## Work to complete
This task calls for the lines below starting at the one containing "диагностики 20 мин" and ending at the one containing "No, quiero saber más", repeated exactly with both ends kept and pictures left out.

[Transcribed page contents]
++++++

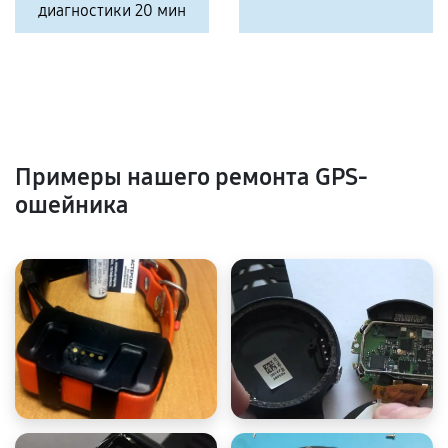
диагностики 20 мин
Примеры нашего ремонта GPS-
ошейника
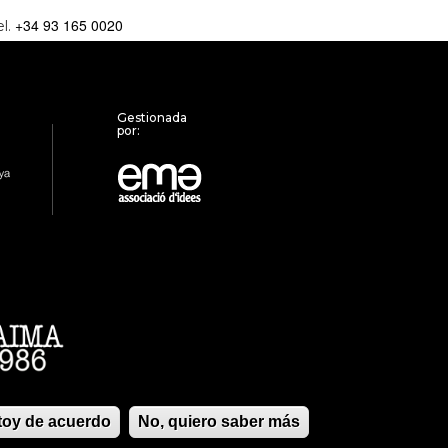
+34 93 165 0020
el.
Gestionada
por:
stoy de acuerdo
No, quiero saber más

++++++

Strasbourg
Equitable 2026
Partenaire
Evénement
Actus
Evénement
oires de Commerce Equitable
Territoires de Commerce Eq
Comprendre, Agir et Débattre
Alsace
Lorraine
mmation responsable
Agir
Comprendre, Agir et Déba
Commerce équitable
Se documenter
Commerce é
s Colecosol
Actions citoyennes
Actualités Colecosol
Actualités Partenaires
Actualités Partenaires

++++++

## Response to the exercise
диагностики 20 мин
Примеры нашего ремонта GPS-
ошейника
+34 93 165 0020
el.
Gestionada
por:
stoy de acuerdo
No, quiero saber más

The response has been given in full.